Vonseiten der Landesrätin hieß es am Freitag auf Anfrage, dass bereits am 12. Mai des Vorjahres über verschiedene Versionen von Aktenvermerken und Besprechungsprotokollen zum Thema Öffentlichkeitsarbeit in der KAGes recherchiert und geschrieben worden sei. "Aufgrund der damaligen Falschaussagen kam es im Beisein der Aufsichtsräte Peter Riedler und Thomas Jozseffi zu einer Aussprache mit dem Vorstandstrio Werner Leodolter, Petra Kohlberger und Ernst Fartek, die aufgezeichnet und protokolliert und von den teilnehmenden Personen bestätigt wurde. Dabei konnte eindeutig geklärt werden, dass eine angedachte Zusammenarbeit mit den Medien über die Umsetzung des RSG 2011 seitens der KAGes vorbereitet und vorgeschlagen wurde, aber im Zuge der Aussprache zwischen den Vorstandsmitgliedern nicht zur Umsetzung gelangte."

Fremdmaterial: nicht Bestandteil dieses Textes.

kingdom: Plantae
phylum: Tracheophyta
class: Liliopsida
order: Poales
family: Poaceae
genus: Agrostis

Die Richtigstellung von Leodolter sei dann auch in dieser "Standard"-Ausgabe zu lesen gewesen: „Die Kampagne war unsere Idee. Wir haben sie aber dann doch nicht gemacht.“ Und Edlinger-Ploder ergänzte: "Tatsache ist, dass ich weder als Person, noch als Ressortverantwortliche von der KAGes eine Informationskampagne verlangt oder gewünscht habe."

Der steirische FPÖ-Klubchef Georg Mayer forderte die Landesrätin am Freitag in einer Aussendung auf, "umgehend dazu Stellung" zu beziehen. Bewahrheite sich der Vorwurf des Kaufs einer gewogenen Berichterstattung müsse Edlinger-Ploder aus seiner Sicht zurücktreten. Für die Beantwortung der KPÖ-Anfrage gibt es nun einen Zeitraum von zwei Monaten.